For information on the difference between defects and non-compliance see Unhappy with the standard, quality, or finish as your options for resolving issues may be different.
How to prevent this
Before making any final payments, make sure major defects are fixed and that the work carried out has been completed in line with the plans and specifications set out in the building contract. Hire an independent professional such as an architect or building consultant to inspect for defects and unfinished work before the occupancy permit or certificate of final inspection is issued.
Do not pay your builder in advance and make progress payments only according to the payment schedule in your contract.
You may need to obtain expert technical reports, such as from a structural engineer, for major faults. These will support your case if you need to make a warranty claim against a builder and in case issues worsen over time.
Give a copy of the inspection report to the Relevant Building Surveyor (RBS) so that they can direct the builder to fix issues and complete the work before certifying that the work is completed.
See Roles and responsibilities to understand the types of professionals that may be involved in your project.
What you can do
Always talk to your builder and give them an opportunity to fix the issue before lodging a formal complaint or dispute. See Resolve disputes to understand the process for resolving disputes.
If the issue is a defect, then this could be a breach of the building contract, and you may be eligible for Domestic Building Dispute Resolution Victoria (DBDRV). DBDRV provides free conciliation services for owners and builders in domestic building disputes. If you are unable to resolve your dispute at DBDRV through conciliation, DBDRV has the power to issue legally binding dispute resolution orders and certificates. Check that you are eligible for this service at Is our service right for you?
If you are ineligible for DBDRV, or if your issue could not be resolved and you have received a certificate of conciliation from DBDRV, you can make an application to the Victorian Civil and Administrative Tribunal (VCAT). Contact Consumer Affairs Victoria’s (CAV) Building Information Line at 1300 55 75 59 for free advice.
If an occupancy permit or certificate of final inspection has been issued by the RBS and you disagree with their decision, you may appeal to the Building Appeals Board (BAB) within 30 days of the decision being made.
If the problem is about non-compliance, raise it with the RBS first. While they can take enforcement action after the occupancy permit or certificate of final inspection has been issued, it is better to have any problems fixed before they are issued. If the issue doesn’t get resolved, you can lodge a complaint with the Victorian Building Authority (VBA).

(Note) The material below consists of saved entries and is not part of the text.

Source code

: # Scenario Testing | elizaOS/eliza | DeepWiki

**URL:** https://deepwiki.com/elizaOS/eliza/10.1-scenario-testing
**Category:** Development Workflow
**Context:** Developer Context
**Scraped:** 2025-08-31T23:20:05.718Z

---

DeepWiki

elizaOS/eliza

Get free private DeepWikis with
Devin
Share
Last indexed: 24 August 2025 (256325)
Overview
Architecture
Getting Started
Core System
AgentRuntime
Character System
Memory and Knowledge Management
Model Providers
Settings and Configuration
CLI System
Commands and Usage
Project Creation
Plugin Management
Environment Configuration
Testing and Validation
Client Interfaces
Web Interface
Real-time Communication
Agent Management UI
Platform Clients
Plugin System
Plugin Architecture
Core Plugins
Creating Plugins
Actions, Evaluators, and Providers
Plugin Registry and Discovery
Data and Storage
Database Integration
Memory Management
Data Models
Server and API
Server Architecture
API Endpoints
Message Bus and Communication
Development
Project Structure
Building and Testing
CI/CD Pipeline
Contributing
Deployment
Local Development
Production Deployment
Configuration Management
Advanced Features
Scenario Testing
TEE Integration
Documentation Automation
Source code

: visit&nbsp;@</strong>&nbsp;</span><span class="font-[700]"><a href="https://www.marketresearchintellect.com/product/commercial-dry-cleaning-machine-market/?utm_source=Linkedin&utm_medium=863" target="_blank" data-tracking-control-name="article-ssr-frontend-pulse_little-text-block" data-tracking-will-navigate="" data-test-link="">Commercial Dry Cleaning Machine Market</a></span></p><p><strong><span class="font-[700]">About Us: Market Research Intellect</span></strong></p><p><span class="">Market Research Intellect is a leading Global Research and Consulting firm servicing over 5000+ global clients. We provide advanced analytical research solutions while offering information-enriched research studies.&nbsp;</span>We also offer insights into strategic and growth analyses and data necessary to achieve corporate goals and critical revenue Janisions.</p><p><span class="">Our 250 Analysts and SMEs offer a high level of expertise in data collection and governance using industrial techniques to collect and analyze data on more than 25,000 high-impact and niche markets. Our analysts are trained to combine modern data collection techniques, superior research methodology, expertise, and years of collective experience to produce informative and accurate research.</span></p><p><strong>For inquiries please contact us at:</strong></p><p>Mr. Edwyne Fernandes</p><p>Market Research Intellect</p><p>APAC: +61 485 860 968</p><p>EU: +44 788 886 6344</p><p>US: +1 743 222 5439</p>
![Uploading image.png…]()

If there is faulty work or damage to your property due to your practitioner’s or their subcontractors’ negligence, you may be eligible to make a claim through their business insurance if they have it. This is private insurance which is not compulsory. It is not the same as Domestic Building Insurance (DBI) which only applies when a builder has died, disappeared or become insolvent. For more information about DBI see Domestic Building Insurance.
A report from a technical expert such as an architect, building consultant or designer may be useful for supporting your claim if you lodge a formal dispute.